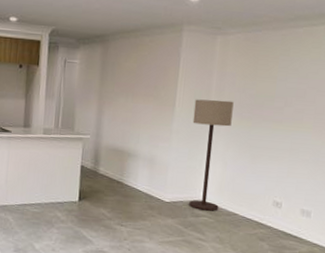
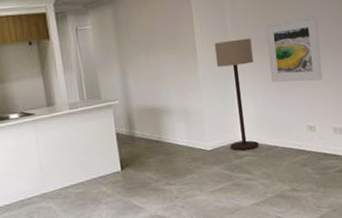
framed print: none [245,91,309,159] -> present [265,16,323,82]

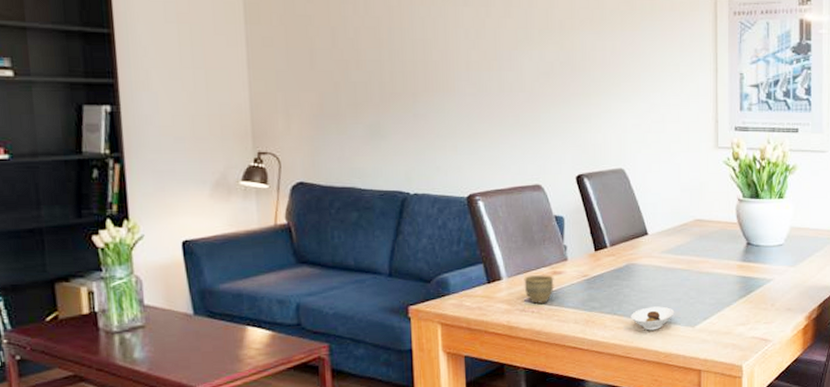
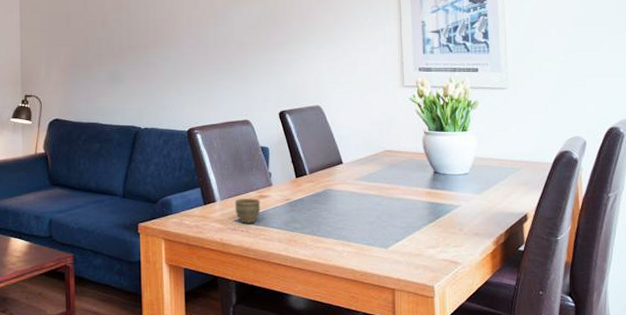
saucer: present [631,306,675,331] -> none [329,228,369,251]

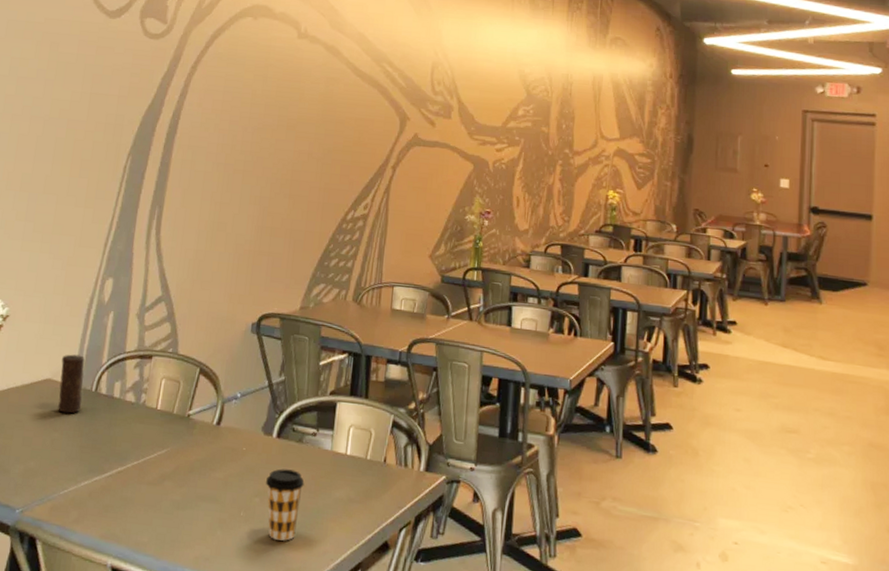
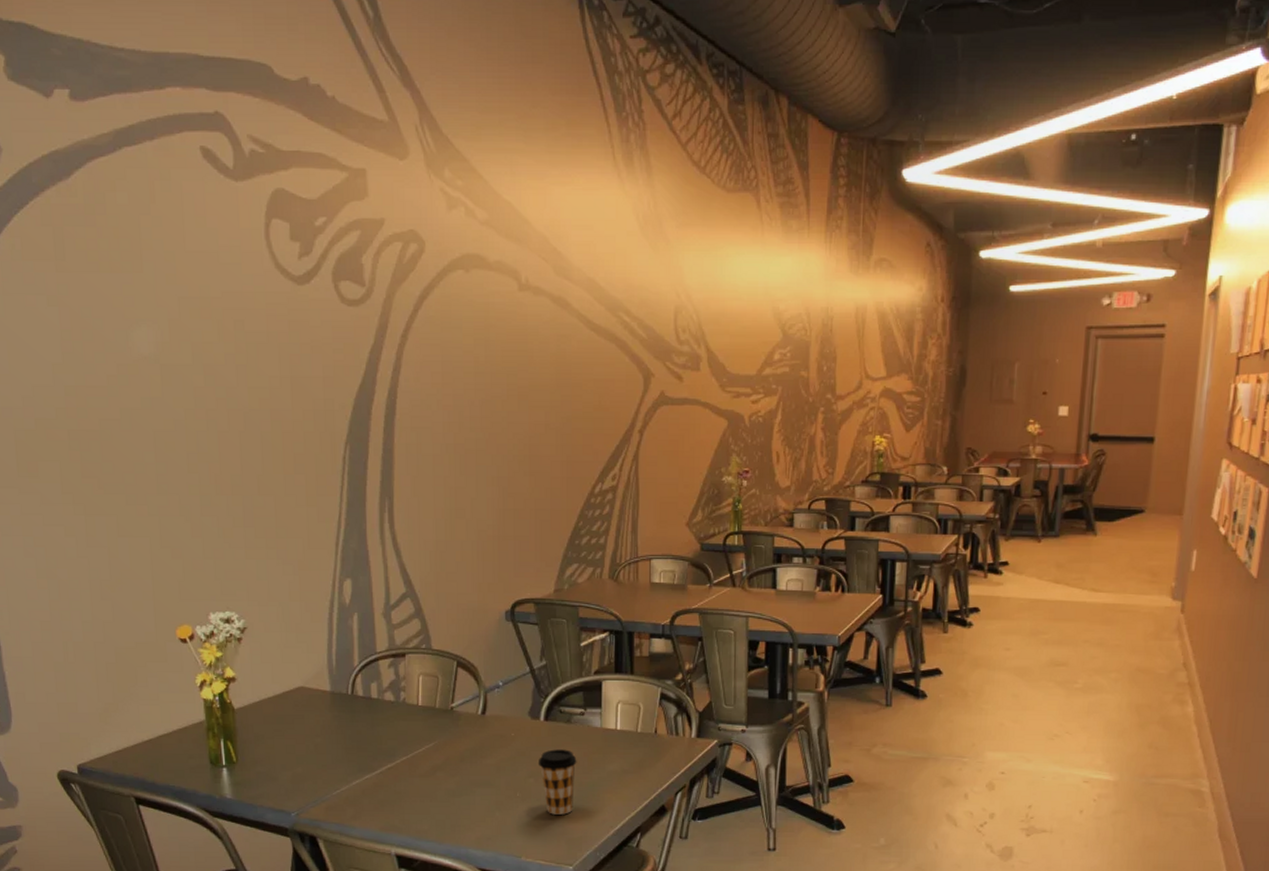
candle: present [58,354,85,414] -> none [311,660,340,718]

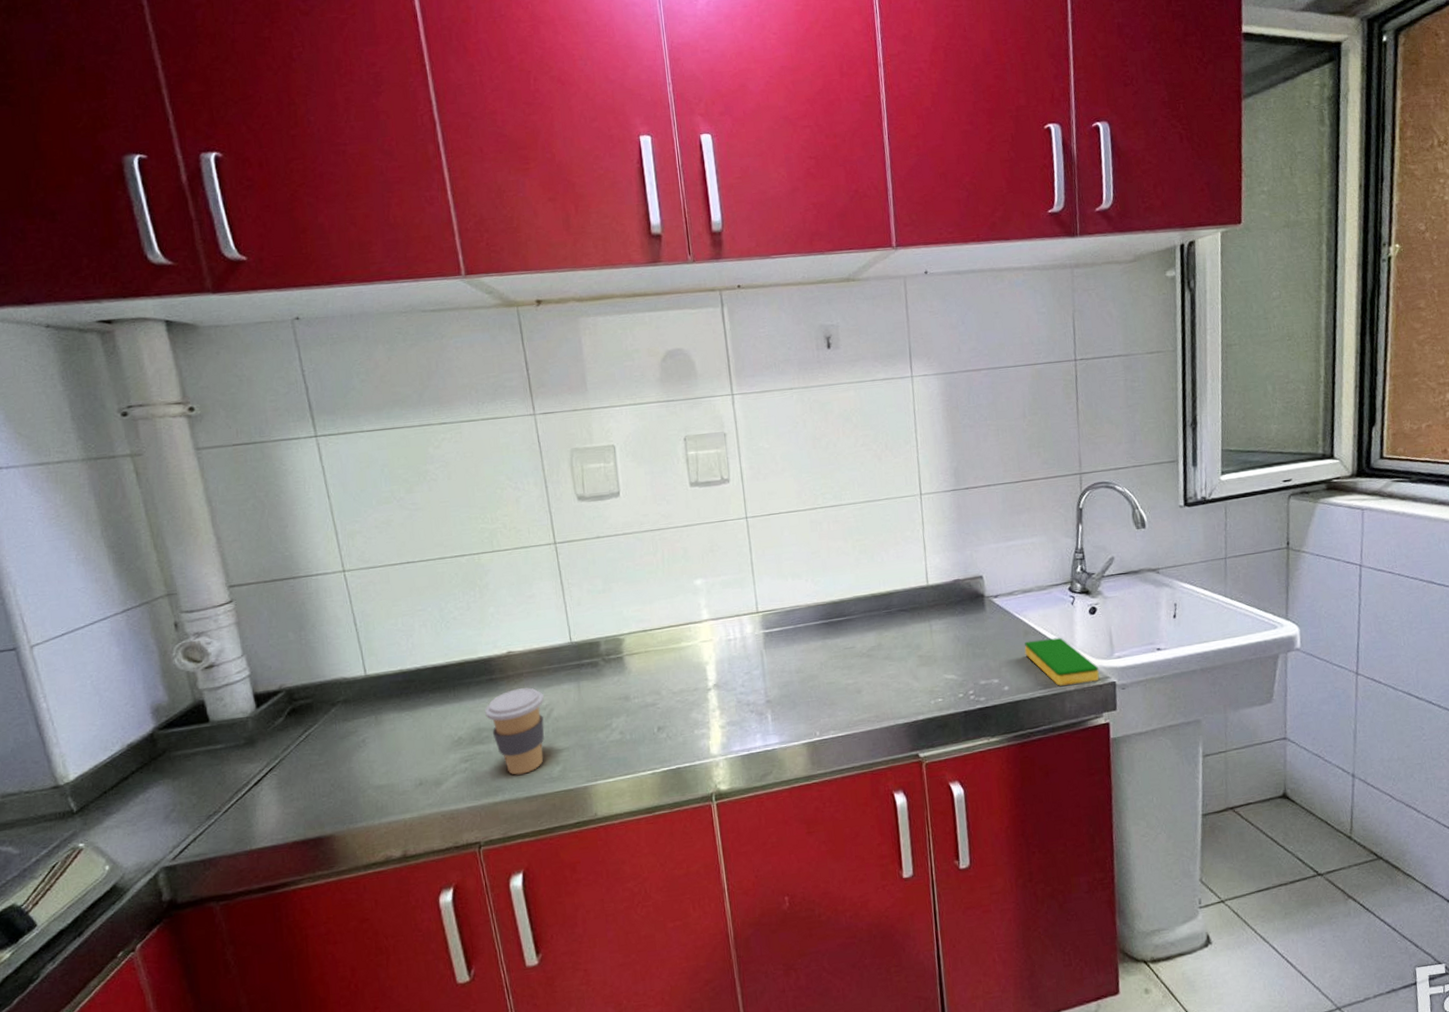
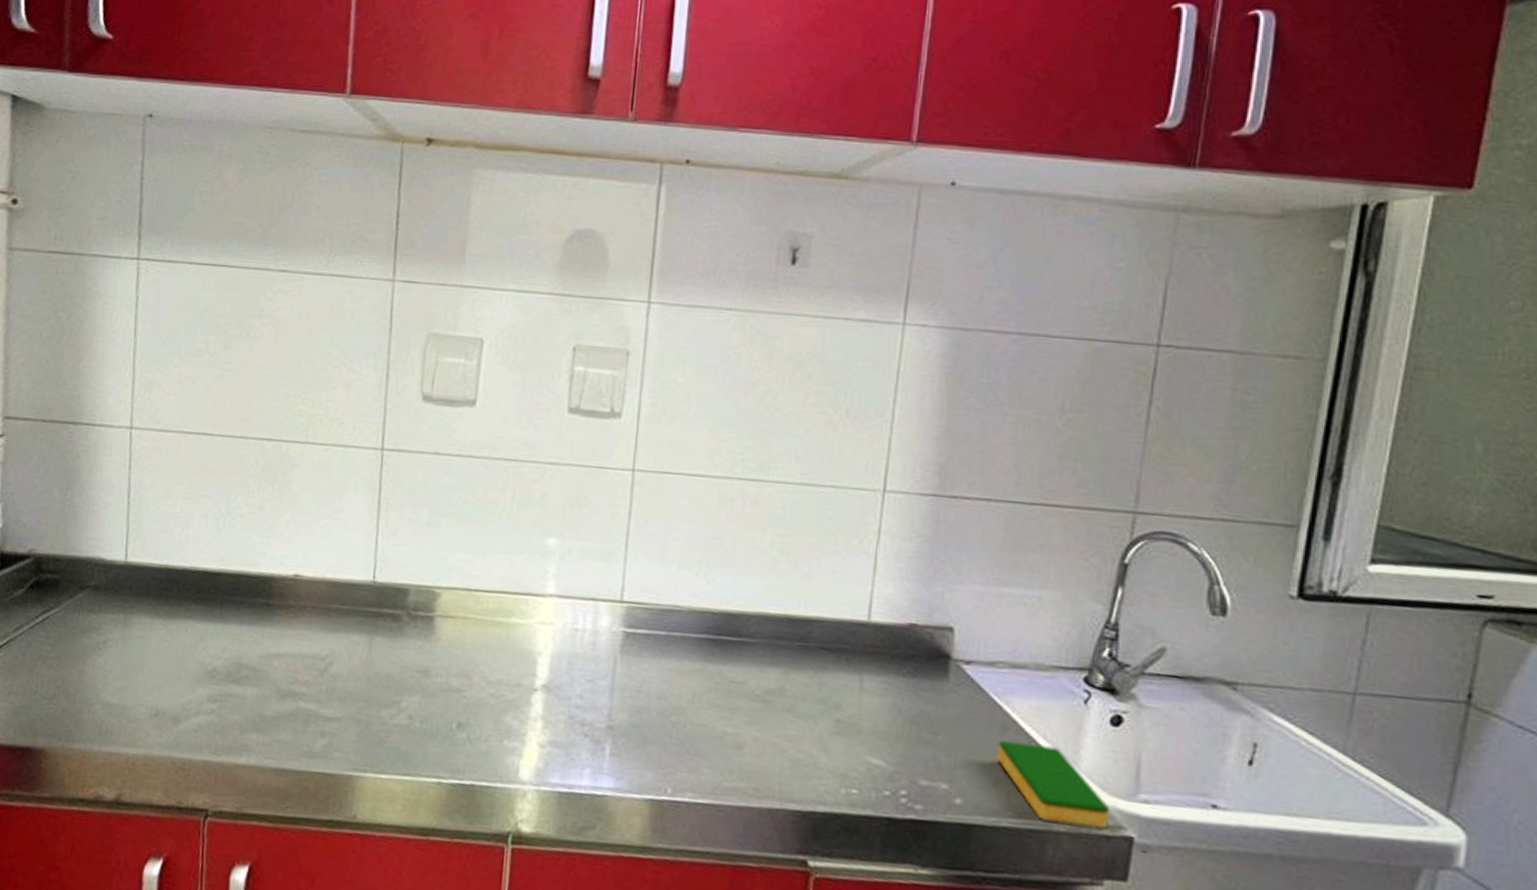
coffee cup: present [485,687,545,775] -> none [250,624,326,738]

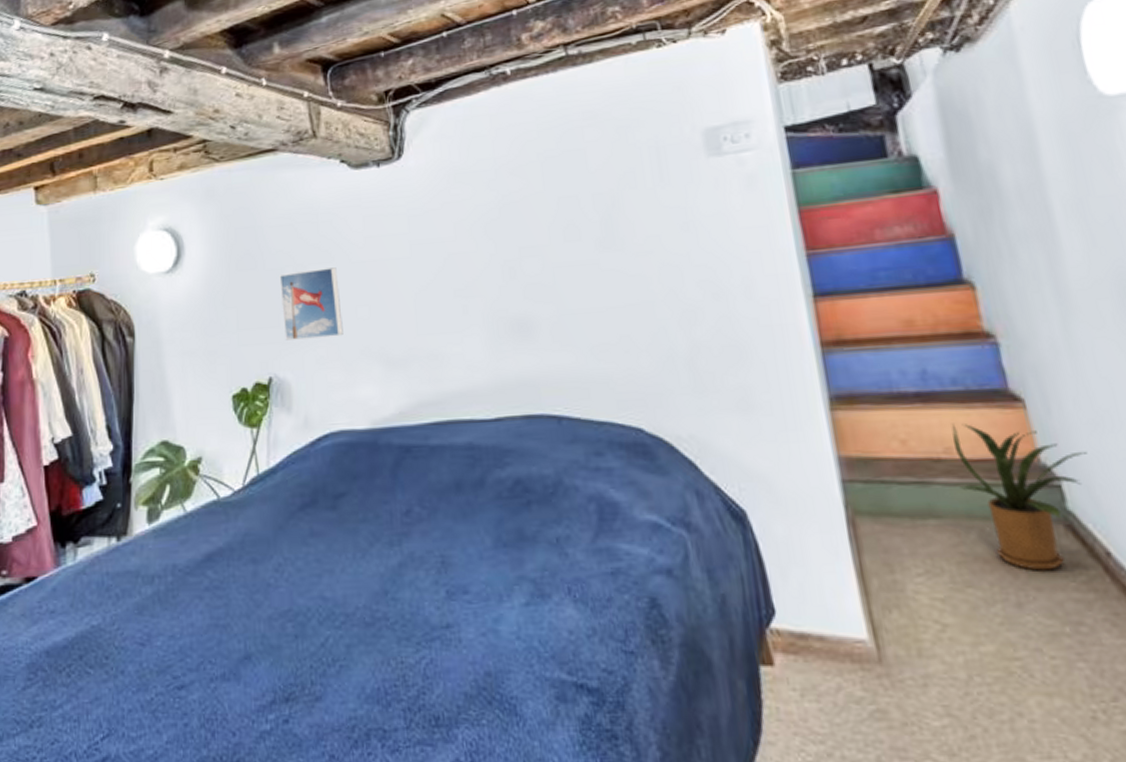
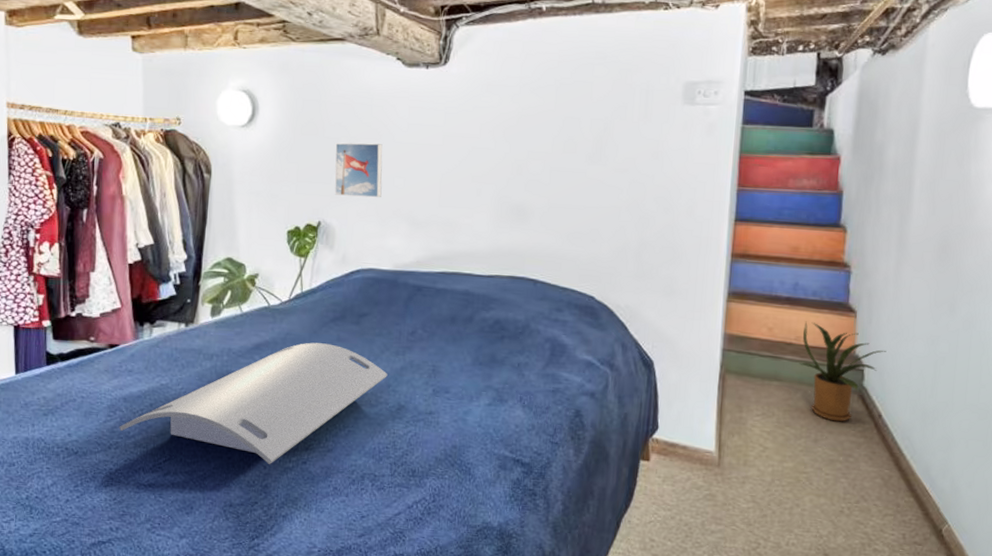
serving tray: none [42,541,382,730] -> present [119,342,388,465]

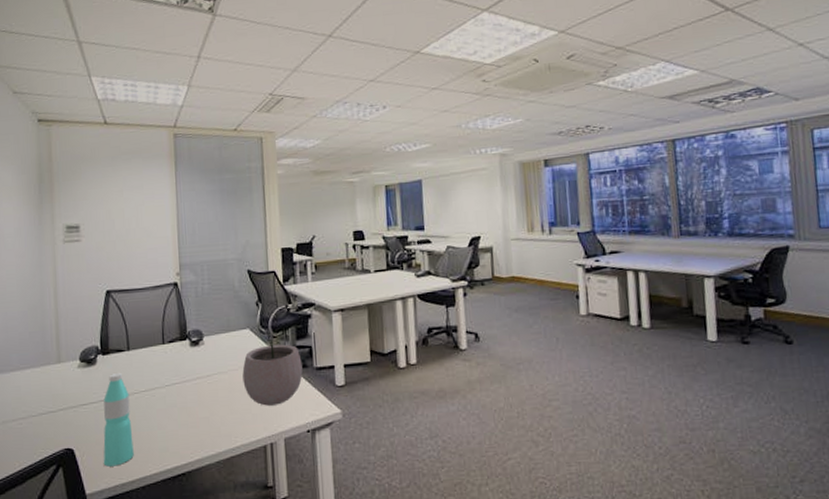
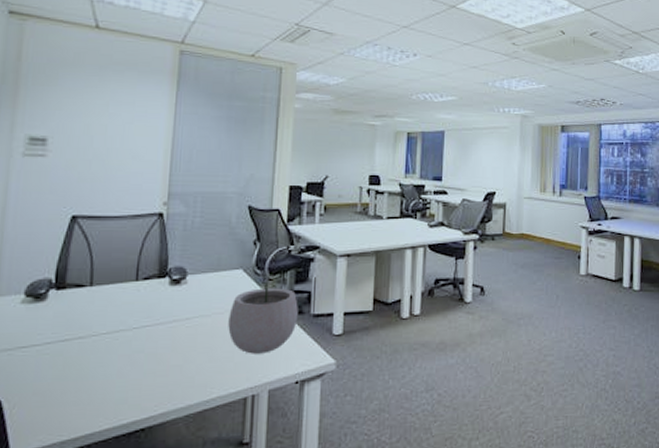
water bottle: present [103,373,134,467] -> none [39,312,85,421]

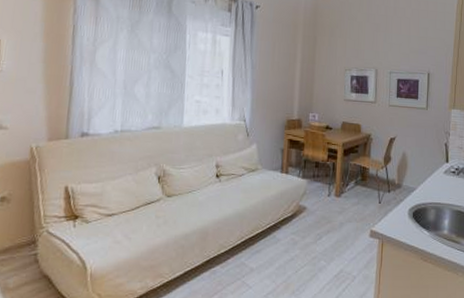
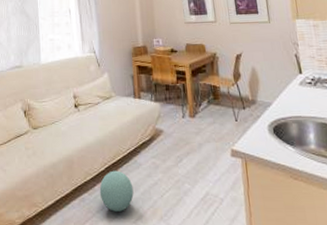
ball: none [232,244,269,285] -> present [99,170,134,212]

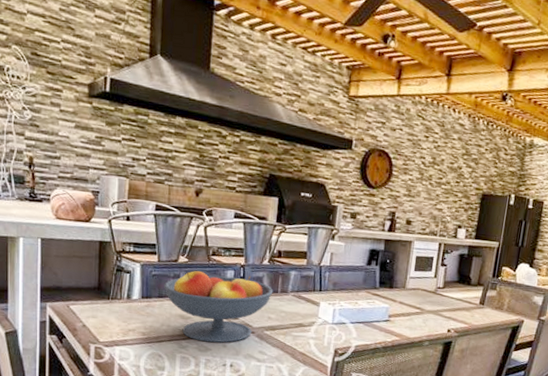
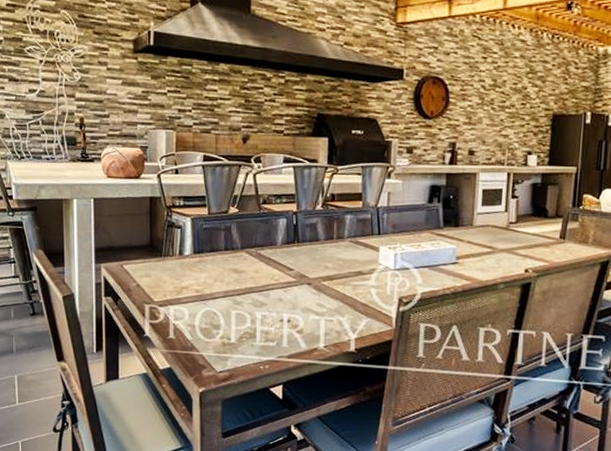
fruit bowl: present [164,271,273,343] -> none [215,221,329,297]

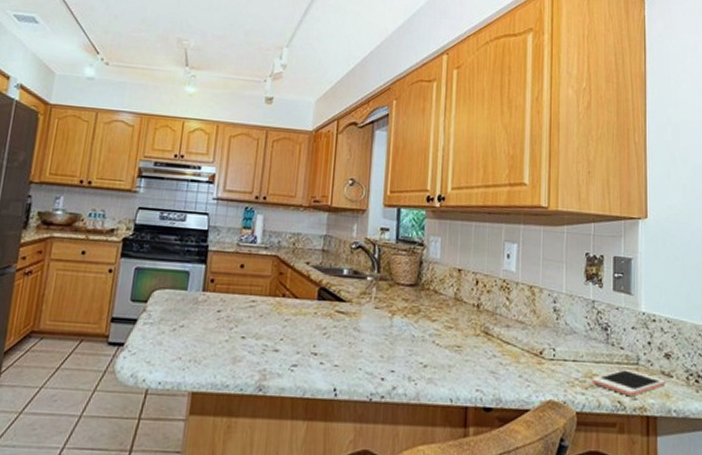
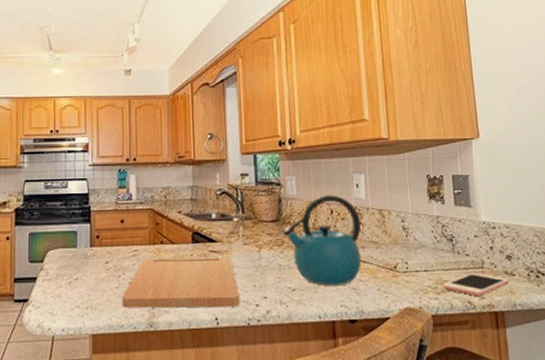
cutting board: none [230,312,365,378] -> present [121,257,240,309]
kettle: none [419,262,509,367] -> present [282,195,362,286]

══════════

- _The problem_: Retype the lines exactly. Begin at the one that holds "candle: present [58,354,85,414]", stop at the last line of the entries above, and drop the pictures.

- _Result for this task_:
candle: present [58,354,85,414] -> none [311,660,340,718]

coffee cup: present [485,687,545,775] -> none [250,624,326,738]

serving tray: none [42,541,382,730] -> present [119,342,388,465]

water bottle: present [103,373,134,467] -> none [39,312,85,421]

ball: none [232,244,269,285] -> present [99,170,134,212]

fruit bowl: present [164,271,273,343] -> none [215,221,329,297]

cutting board: none [230,312,365,378] -> present [121,257,240,309]
kettle: none [419,262,509,367] -> present [282,195,362,286]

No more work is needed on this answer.